TEXT EXTRACT:

— start —

Sofiat Arinola Obanishola

Personal information
- Born: 16 September 2003 (age 22)

Sport
- Country: Nigeria
- Sport: Badminton

Women's singles & doubles
- Highest ranking: 252 (WS 17 March 2020) 548 (XD 17 March 2020)
- BWF profile

Medal record
Women's badminton
Representing Nigeria
African Games
| Gold medal – first place | 2019 Rabat | Mixed team |
| Bronze medal – third place | 2019 Rabat | Women's singles |
| Bronze medal – third place | 2023 Accra | Women's doubles |
African Championships
| Gold medal – first place | 2019 Port Harcourt | Mixed team |
| Bronze medal – third place | 2024 Cairo | Women's doubles |
Africa Team Championships
| Bronze medal – third place | 2024 Cairo | Women's team |
| Bronze medal – third place | 2026 Gaborone | Women's team |
African Youth Games
| Silver medal – second place | 2018 Algiers | Mixed doubles |
| Bronze medal – third place | 2018 Algiers | Girls' doubles |
| Bronze medal – third place | 2018 Algiers | Girls' team |

= Sofiat Arinola Obanishola =

Nigerian badminton player (born 2003)

Sofiat Arinola Obanishola (born 16 September 2003) is a Nigerian badminton player. She has participated in major badminton events at both local and international level. In the junior event, she won a silver in the mixed doubles, and two bronze medals in the girls' doubles and team events at the 2018 Algiers African Youth Games. Obanishola then participated at the 2019 Rabat African Games held in Casablanca, Morocco, and helps the Nigerian team clinched the gold medal, also won a bronze medal in the women's singles event.

— end —

SHORT EXERCISE A: Reproduce the profile of Sofiat Arinola Obanishola above in full, without changing anything.

RECORDS PROVIDED:
— start —

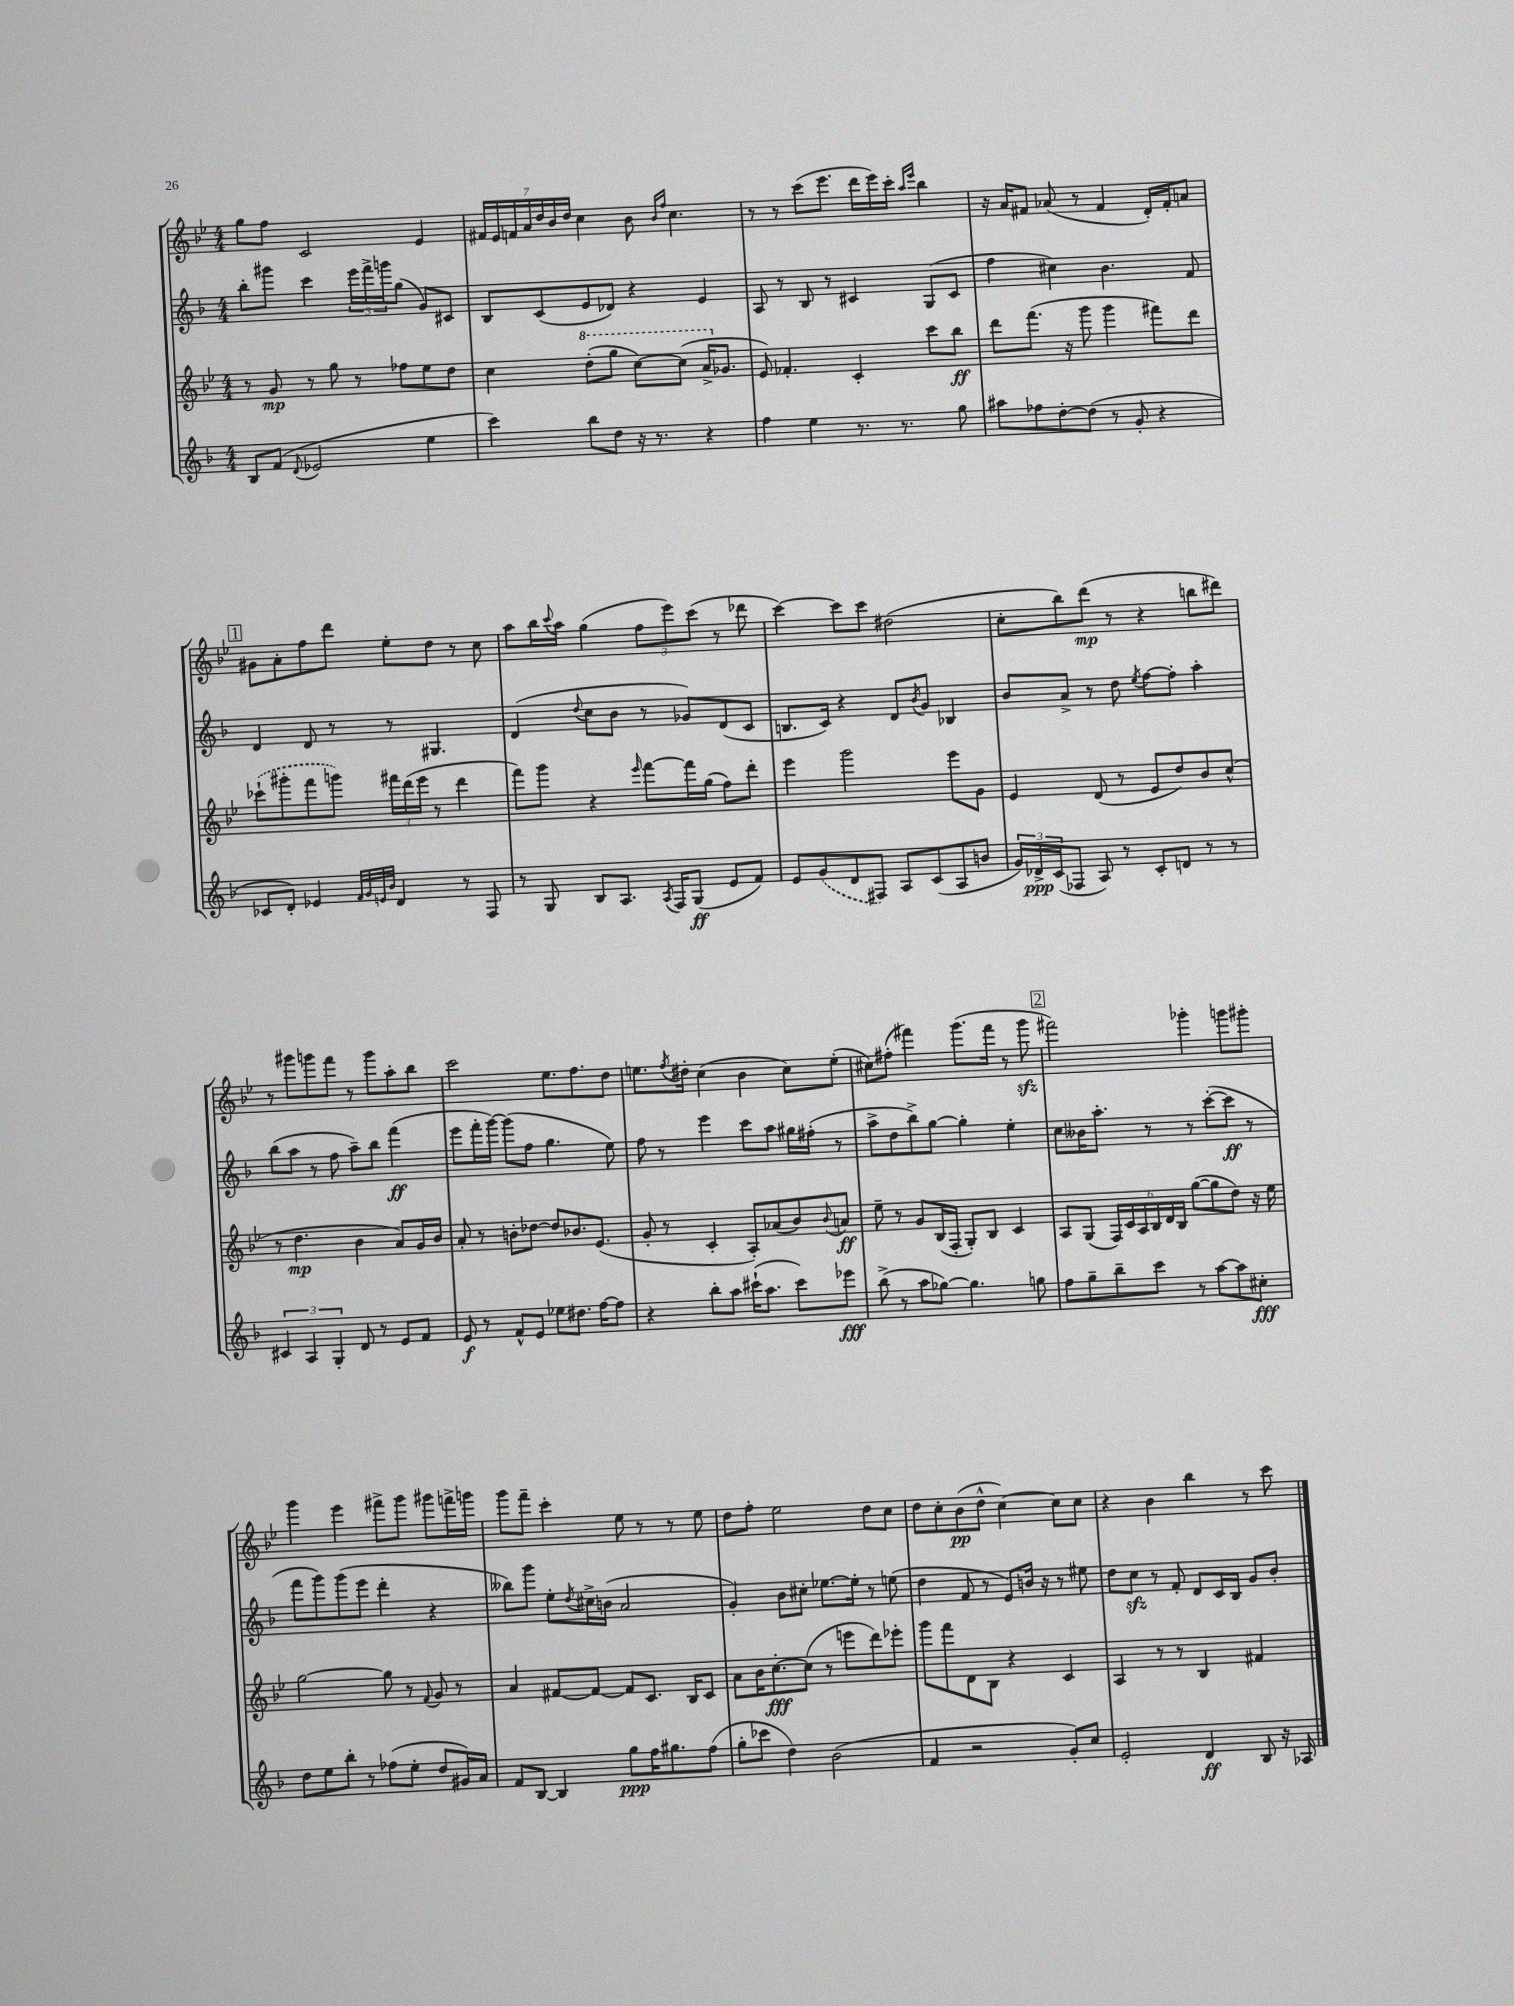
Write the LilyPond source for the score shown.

<<
\new StaffGroup <<
\new Staff = "s0" {
    \clef treble \key bes \major \numericTimeSignature \time 4/4
    g''8 f''8 c'2 ees'4 |
    \tuplet 7/4 { fis'16 ees'16 f'16 a'16 d''16 bes'16 d''16 } c''4 bes'8 \grace { bes'16 f''16 } c''4. |
    r8 r8 c'''8( ees'''8. d'''16 ees'''16) c'''16-. \grace { a''16 ees'''16 } bes''4 |
    r16 a'16 fis'8 aes'8( r8 fis'4 d'16-.) fis'16-. a'8 |
    \mark \markup { \box "1" } gis'8 a'8-. f''8 d'''8 ees''8-. d''8 r8 c''8 |
    a''8 bes''16 \appoggiatura { c'''8 } a''16 g''4( \tuplet 3/2 { f''8 ees'''8) c'''8( } r8 des'''8 |
    c'''4~) c'''8 c'''8 dis''2( |
    c''8-. bes''8) d'''8\mp( r8 r4 b''8 dis'''8) |
    r8 gis'''8 g'''8 f'''8 r8 g'''8 a''8-. bes''8 |
    c'''2 ees''8. f''8. d''8 |
    e''8. \acciaccatura { f''8 } dis''16-. c''4( bes'4 c''8) e''8-.( |
    cis''8) fis''8-.( fis'''4) g'''8.( fis'''16 r8 g'''8\sfz |
    \mark \markup { \box "2" } fis'''2) ges'''4-. g'''8 gis'''8-. |
    g'''4 ees'''4 fis'''8-> g'''8 gis'''8 f'''16-> g'''16 |
    g'''8 f'''8-- c'''4-. ees''8 r8 r8 ees''8 |
    d''8 f''8-. ees''2 d''8 c''8 |
    d''8 c''8-. bes'8\pp( d''8-^ c''4~) c''8 c''8 |
    r4 bes'4 bes''4 r8 c'''8 \bar "|." |
}
\new Staff = "s1" {
    \clef treble \key f \major \numericTimeSignature \time 4/4
    bes''8-. gis'''8 c'''4 \tuplet 3/2 { e'''16 f'''16-> g'''16 } g''8( g'8) cis'8 |
    bes8 c'8( e'8 des'8) r4 e'4 |
    a8 r8 bes8 r8 cis'4 g8( cis'8 |
    f''4 cis''4) bes'4. f'8 |
    \mark \markup { \box "1" } d'4 d'8 r8 r8 gis4. |
    d'4( \appoggiatura { d''8 } c''8 bes'8 r8 ges'8) d'8( c'8 |
    b8. c'16) r4 d'8 \acciaccatura { bes'8 } g'8 bes4 |
    bes'8 a'8-> r8 d''8 \acciaccatura { e''8 } f''8~ f''8-. a''4-. |
    bes''8( a''8 r8 f''8 a''8--) bes''8 f'''4\ff( |
    e'''8 f'''16-. g'''16~) g'''8( f''8 g''4. e''8) |
    f''8 r8 e'''4 c'''8 a''8 gis''16 fis''16-.( r8 |
    a''8-> d''8 bes''8->) g''8~ g''4-. e''4-. |
    \mark \markup { \box "2" } c''8 beses'16 a''8.-. r8 r8 c'''8~-.( c'''8\ff r8 |
    f'''8 g'''8) g'''8( e'''8 d'''4-. r4 |
    beses''8) g'''8 e''8-. \acciaccatura { d''8 } cis''16-> b'16( a'2 |
    g'4-.) bes'8 cis''8-. ees''8.~ ees''16-. r8 e''8( |
    d''4 f'8 r8 e'8) b'16 r16 r8 eis''8 |
    d''8 c''8\sfz r8 f'8-. d'8 c'16 bes16 g'8 bes'8-. \bar "|." |
}
\new Staff = "s2" {
    \clef treble \key bes \major \numericTimeSignature \time 4/4
    r8 g'8\mp r8 g''8 r8 fes''8 ees''8 d''8 |
    c''4 \ottava #1 d'''8-.( g'''8 c'''8~) c'''8( a''16-> \ottava #0 ges'8. |
    ees'8) fes'4.-. c'4-. c'''8 bes''8\ff |
    d'''8 f'''8.( r16 g'''8 g'''4 fis'''8) d'''8 |
    \mark \markup { \box "1" } \once \slurDashed ces'''8-!( gis'''8-. f'''8 g'''8) \tuplet 3/2 { fis'''16 d'''16( ees'''16 } r8 d'''4 |
    f'''8) g'''8 r4 \grace { ees'''16 } f'''8~ f'''16 g''16( f''8) d'''8-. |
    ees'''4 g'''2 ees'''8 g'8 |
    ees'4 d'8( r8 ees'8 d''8) bes'8 c''8-^( |
    r8 d''4.\mp bes'4 a'8) g'16 bes'16 |
    a'8-. r8 b'8-. des''8~ des''8 bes'8. ees'8.( |
    g'8-. r8 c'4-. a8-.) aes'8( bes'8) \appoggiatura { bes'8 } a'8\ff |
    ees''8-- r8 g'8 bes16( f16-. g8-.) bes8 c'4 |
    \mark \markup { \box "2" } a8 g8( \tuplet 6/4 { f16) c'16 a16 bes16 d'16 bes16 } g''8~( g''8 d''8) r16 ees''16 |
    g''2~ g''8 r8 \appoggiatura { f'8 } g'8 r8 |
    a'4 fis'8~ fis'8~ fis'8 c'8. bes16 c'8 |
    a'8 bes'16 c''8.~-.\fff c''8( r8 e'''8 d'''8) ees'''8-. |
    g'''8 f'''8 d'8 bes8 r4 c'4 |
    a4 r8 r8 bes4 fis'4 \bar "|." |
}
\new Staff = "s3" {
    \clef treble \key f \major \numericTimeSignature \time 4/4
    bes8 f'8( \appoggiatura { d'8 } ees'2 e''4 |
    c'''4) bes''8 d''8 r16 r8. r4 |
    f''4 e''4 r8. r8. g''8 |
    ais''8 fes''8 d''8~-. d''8( r8 g'8-. r4 |
    \mark \markup { \box "1" } ces'8 d'8-.) ees'4 \grace { f'32 g'32 e'32 bes'32 } d'4 r8 f8 |
    r8 g8 bes8 a8. \acciaccatura { a8 } f16 g8\ff( e'8 f'8) |
    e'8 \once \slurDashed g'8( d'8 fis8) a8 c'8( a8 b'8 |
    \tuplet 3/2 { g'16) des'16->\ppp c'16( } fes8 a8) r8 c'8-. d'8 r8 r8 |
    \tuplet 3/2 { cis'4 a4 g4-. } d'8 r8 e'8 f'8 |
    e'8\f r8 f'8-^ e'8 ees''8 dis''8. f''16~ f''8 |
    r4 bes''8-. a''8 cis'''16-!( a''8. cis'''8) ees'''8\fff |
    bes''8->( r8 a''8 ges''8~) ges''4. g''8 |
    \mark \markup { \box "2" } f''8 g''8-- bes''8-- c'''8 r8 a''8~ a''8 cis''8-.\fff |
    d''8 e''8 bes''8-. r8 fes''8( e''8-. d''8 gis'16) a'16 |
    f'8 bes8~ bes4 g''8\ppp f''16 gis''8. f''8( |
    g''8-. ces'''8 d''4) bes'2( |
    f'4 r2 g'8-.) c''8 |
    e'2-. d'4\ff bes8 r16 aes16 \bar "|." |
}
>>
>>
\layout { \context { \Score \remove "Bar_number_engraver" } }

— end —

SHORT EXERCISE B: Show each line from the rows above that contains the string "slurDashed".

CORRECT OUTPUT A:
Sofiat Arinola Obanishola

Personal information
- Born: 16 September 2003 (age 22)

Sport
- Country: Nigeria
- Sport: Badminton

Women's singles & doubles
- Highest ranking: 252 (WS 17 March 2020) 548 (XD 17 March 2020)
- BWF profile

Medal record
Women's badminton
Representing Nigeria
African Games
| Gold medal – first place | 2019 Rabat | Mixed team |
| Bronze medal – third place | 2019 Rabat | Women's singles |
| Bronze medal – third place | 2023 Accra | Women's doubles |
African Championships
| Gold medal – first place | 2019 Port Harcourt | Mixed team |
| Bronze medal – third place | 2024 Cairo | Women's doubles |
Africa Team Championships
| Bronze medal – third place | 2024 Cairo | Women's team |
| Bronze medal – third place | 2026 Gaborone | Women's team |
African Youth Games
| Silver medal – second place | 2018 Algiers | Mixed doubles |
| Bronze medal – third place | 2018 Algiers | Girls' doubles |
| Bronze medal – third place | 2018 Algiers | Girls' team |

= Sofiat Arinola Obanishola =

Nigerian badminton player (born 2003)

Sofiat Arinola Obanishola (born 16 September 2003) is a Nigerian badminton player. She has participated in major badminton events at both local and international level. In the junior event, she won a silver in the mixed doubles, and two bronze medals in the girls' doubles and team events at the 2018 Algiers African Youth Games. Obanishola then participated at the 2019 Rabat African Games held in Casablanca, Morocco, and helps the Nigerian team clinched the gold medal, also won a bronze medal in the women's singles event.

CORRECT OUTPUT B:
    \mark \markup { \box "1" } \once \slurDashed ces'''8-!( gis'''8-. f'''8 g'''8) \tuplet 3/2 { fis'''16 d'''16( ees'''16 } r8 d'''4 |
    e'8 \once \slurDashed g'8( d'8 fis8) a8 c'8( a8 b'8 |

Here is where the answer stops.